The Inconvenient Truth
Here’s the mathematical reality that rather spoils the party: Britain was pagan for approximately 6,000 years and has been officially Christian for about 1,400 years. Even if we accept the most generous interpretation of “Christian conversion” (which involves considerable creative accounting), paganism had a much longer lease on the property.
And those pagan roots? They never really died. They simply went underground, surfaced in folk customs, seasonal celebrations, and that peculiarly British tendency to touch wood, throw salt over shoulders, and maintain elaborate superstitions about magpies.
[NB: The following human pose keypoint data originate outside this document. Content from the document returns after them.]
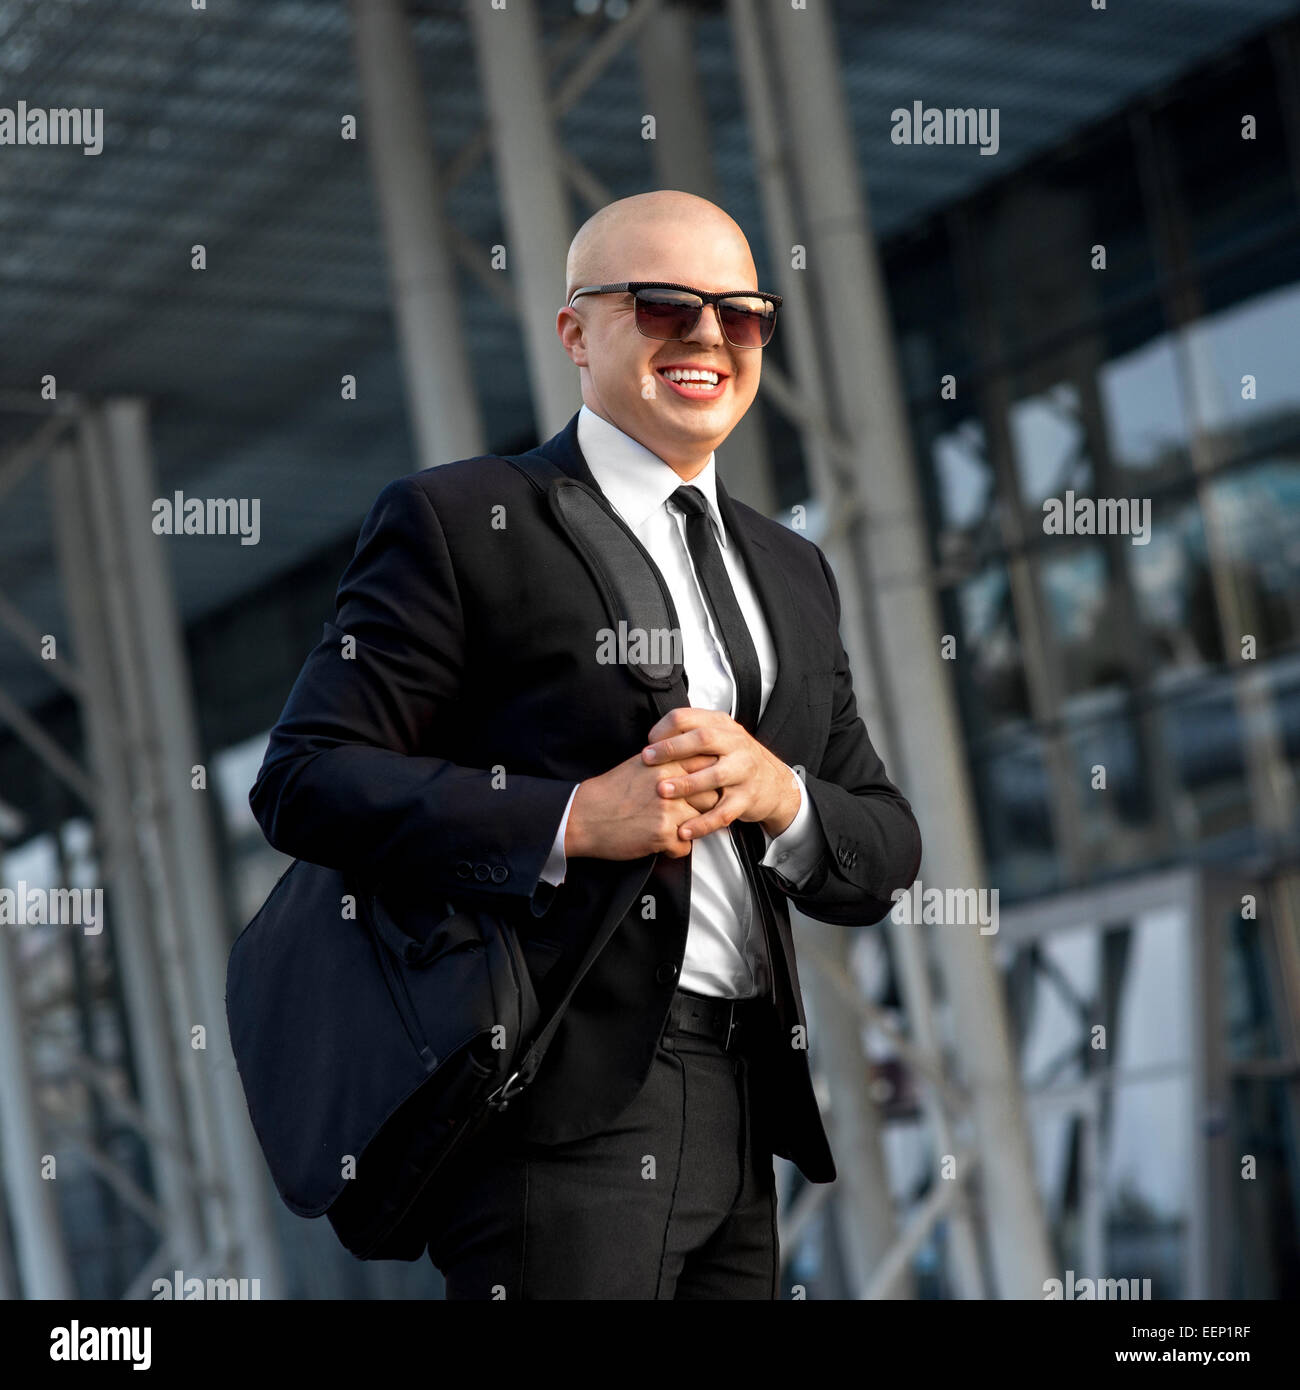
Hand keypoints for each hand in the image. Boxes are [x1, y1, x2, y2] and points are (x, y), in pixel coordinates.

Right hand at [565, 750, 721, 860]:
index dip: (708, 781)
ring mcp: (668, 809)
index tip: (701, 791)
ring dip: (689, 830)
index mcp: (668, 762)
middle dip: (703, 809)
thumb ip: (671, 763)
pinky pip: (685, 846)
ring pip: (702, 822)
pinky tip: (657, 843)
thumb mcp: (642, 764)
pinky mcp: (662, 834)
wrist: (583, 816)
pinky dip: (673, 850)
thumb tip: (700, 766)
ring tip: (670, 830)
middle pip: (712, 796)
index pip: (708, 767)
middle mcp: (671, 783)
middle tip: (686, 815)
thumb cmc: (611, 791)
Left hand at [642, 707, 801, 842]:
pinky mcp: (747, 798)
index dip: (664, 729)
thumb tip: (653, 741)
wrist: (774, 783)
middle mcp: (735, 744)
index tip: (649, 743)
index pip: (688, 717)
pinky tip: (684, 830)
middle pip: (702, 739)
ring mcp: (743, 771)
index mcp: (722, 725)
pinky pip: (723, 813)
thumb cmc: (735, 759)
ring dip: (686, 783)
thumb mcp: (719, 737)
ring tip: (662, 791)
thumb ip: (691, 734)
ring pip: (714, 775)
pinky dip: (703, 823)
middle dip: (671, 749)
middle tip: (647, 760)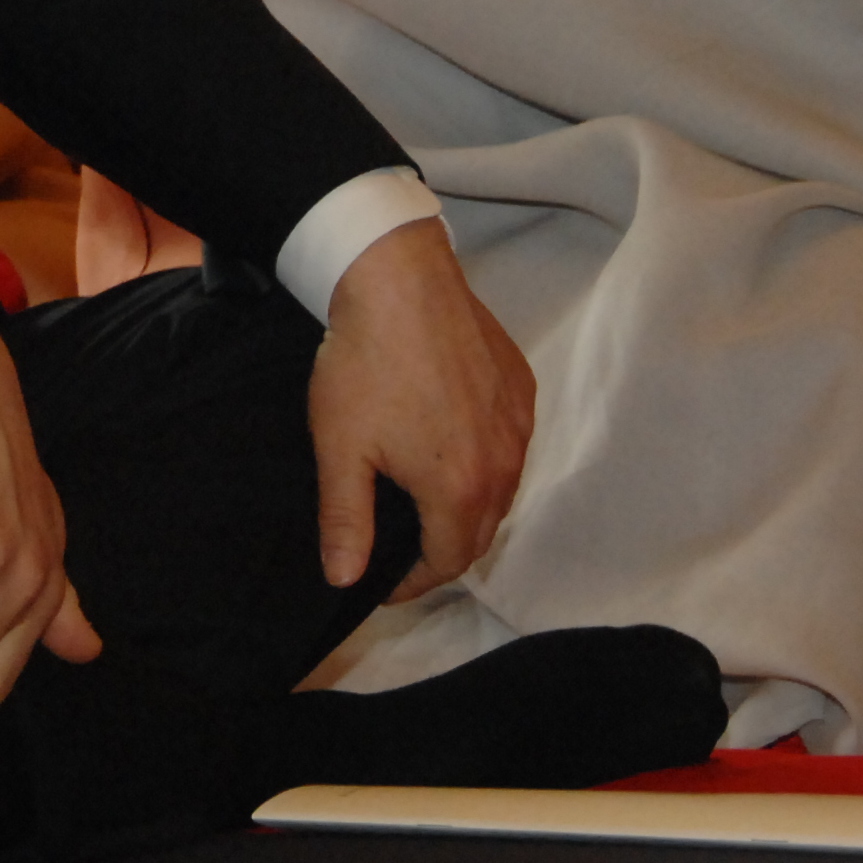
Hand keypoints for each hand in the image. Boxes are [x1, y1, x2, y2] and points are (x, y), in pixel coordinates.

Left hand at [311, 225, 533, 599]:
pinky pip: (511, 444)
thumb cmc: (364, 363)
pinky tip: (452, 447)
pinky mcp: (522, 386)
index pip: (448, 561)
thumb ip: (347, 521)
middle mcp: (503, 461)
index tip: (384, 583)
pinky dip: (487, 462)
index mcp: (460, 487)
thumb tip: (344, 580)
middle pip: (480, 530)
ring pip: (501, 488)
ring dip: (468, 507)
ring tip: (425, 504)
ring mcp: (518, 422)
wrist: (396, 278)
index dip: (413, 582)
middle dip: (443, 551)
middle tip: (403, 551)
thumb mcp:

So, Was Britain Ever Truly Christian?
The honest answer is rather more complicated than the Sunday school version suggests. Britain became officially Christian through a combination of political convenience, cultural absorption, and the occasional pointed sword. But underneath the veneer of crosses and cathedral spires, the old ways persisted with remarkable tenacity.
Modern Britain is still performing this ancient dance between Christian orthodoxy and pagan instinct. We sing hymns on Sunday and read horoscopes on Monday. We celebrate Christmas with trees and Easter with eggs, blissfully unaware we’re participating in festivals that would be quite familiar to a Bronze Age Briton.
Perhaps the question isn’t whether Britain was ever truly Christian, but whether it ever stopped being fundamentally pagan. After all, when your “Christian” festivals revolve around solstices and fertility symbols, when your “Christian” holy sites are built on ancient sacred grounds, and when your “Christian” saints suspiciously resemble local deities — well, it rather suggests the old gods simply learned to wear crosses.
The truth is, Britain’s spiritual identity is rather like its weather: complex, changeable, and utterly resistant to simple categorization. We’re a nation that managed to be pagan and Christian simultaneously for over a millennium, which is possibly the most British approach to religion imaginable — why choose one when you can have both, with a nice cup of tea on the side?